On seconde l’effet des topiques par les boissons de petit-lait, par les juleps anodyns, les opiates, par les clysteres émolliens ; mais ce n’est qu’après la premiere impétuosité de la douleur, qui est toujours invincible, selon Sydenham, qu’on peut retirer quelque fruit des applications propres à résoudre & à accélérer la destruction du levain goutteux. C’est alors qu’on peut employer avec succès l’emplâtre de Tachenius, dont voici la recette.

♃ de l’huile rosat ℔ j. Quand il sera chaud, délayez-y du savon blanc rapé ℥ iiij. ensuite ajoutez-y de la céruse & du minium en poudre, de chacun ℥ iiij. cuisez le tout lentement, en remuant toujours avec une spatule de bois, jusqu’à ce qu’il ait acquis la consistence d’un emplâtre : alors, après avoir laissé un peu refroidir, en remuant toûjours, mêlez-y une once de camphre, dissous auparavant dans un mortier avec q. s. d’esprit-de-vin, pour le réduire en forme de bouillie.

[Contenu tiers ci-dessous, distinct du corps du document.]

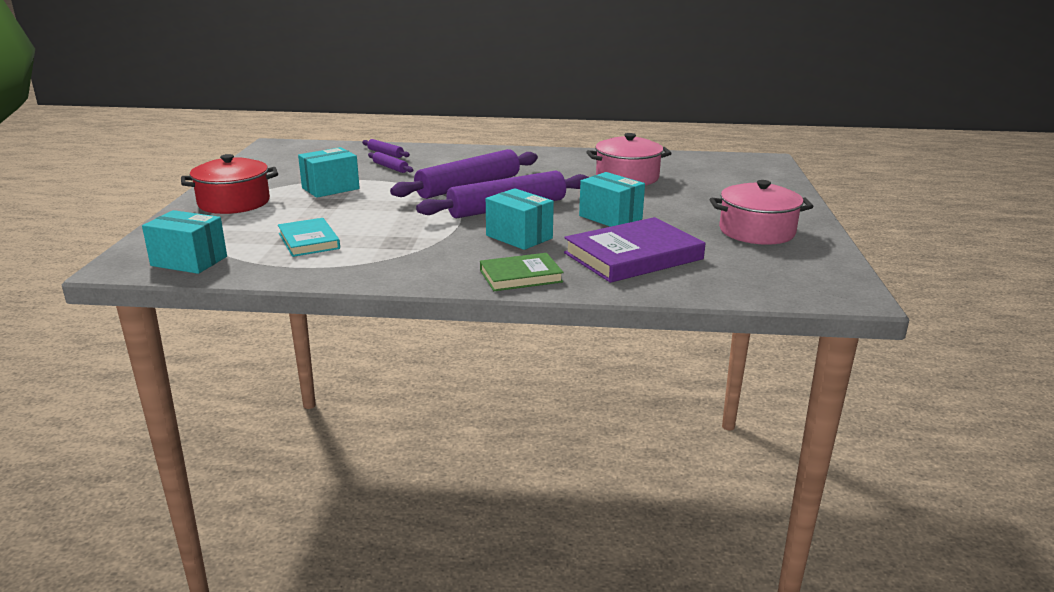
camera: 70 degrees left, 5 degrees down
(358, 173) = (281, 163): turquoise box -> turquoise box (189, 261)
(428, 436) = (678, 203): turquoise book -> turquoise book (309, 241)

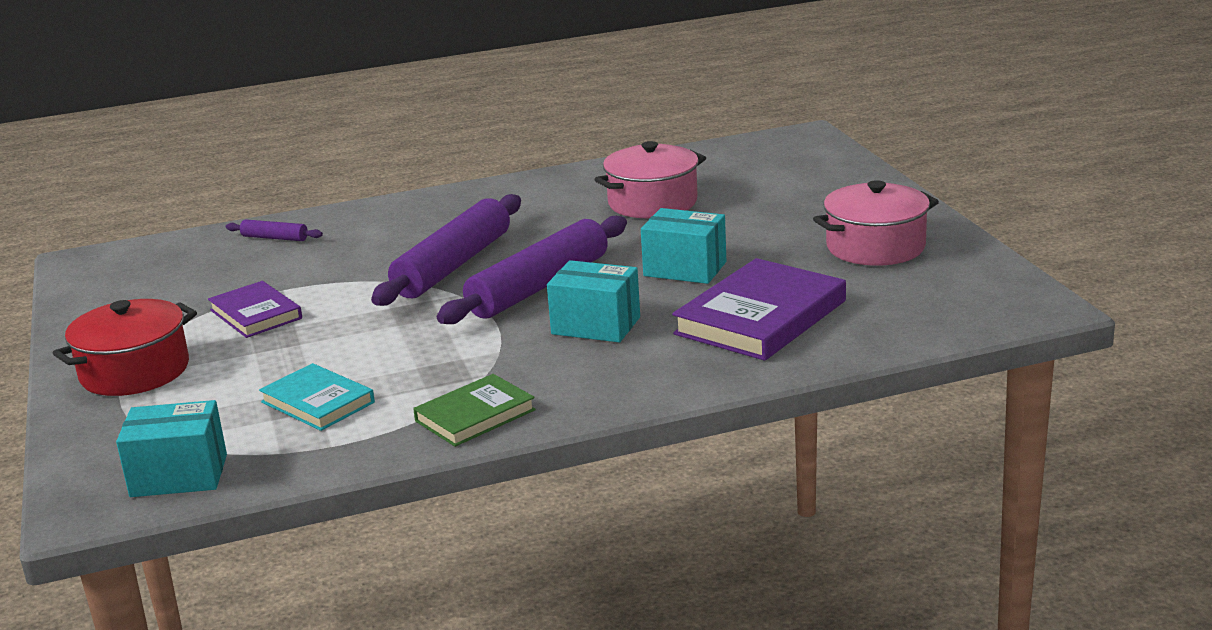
camera: 20 degrees left, 0 degrees up
(330, 188) = (256, 314): turquoise box -> purple book
(390, 167) = (307, 260): purple rolling pin -> none
(520, 276) = (650, 380): green book -> green book (475, 415)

C’est au même moment de la diminution des tourmens, que M. James, dans son dictionnaire de Medecine, à la fin de l’article goutte, dans ses réflexions, propose un topique qui lui a été communiqué par un goutteux, qui n’est composé que de fleurs de sureau, de vinaigre & d’un peu de sel digérés ensemble, qui appliqué froid, ne laisse pas de faire beaucoup transpirer la partie ; & qui doit par conséquent, en attirant au-dehors & en évacuant le levain goutteux, l’empêcher de déposer, & abréger beaucoup la durée du paroxysme. C’est dans le même tems qu’on peut aussi appliquer avec utilité le baume de soufre térébenthine ; la térébenthine elle-même sur les étoupes, dont quelques personnes font un grand secret, ainsi que tous les différens baumes, principalement celui de la Mecque, avec lequel quelques goutteux croyent s’être guéris, ou du moins préservés de la goutte pendant plusieurs années.

On pourroit bien, avec autant de raison, appliquer les lithonptriptiques, les sels lixiviels, les absorbans, les savons, qui sont peut-être les seuls remedes capables d’attaquer la cause du mal, comme l’a soupçonné M. Deydier dans sa dissertation sur la goutte, imprimée à Montpellier en 1726 : an arthritidi curandæ quærendum topicum lithomptripticum. On pourroit bien aussi en faire usage intérieurement, comme nous le dirons ci-après, ainsi que des amers stomachiques aromatiques, qui ont toûjours été employés en pareille occasion pour fortifier l’estomac, ranimer les digestions, & détruire les reliquats du levain goutteux.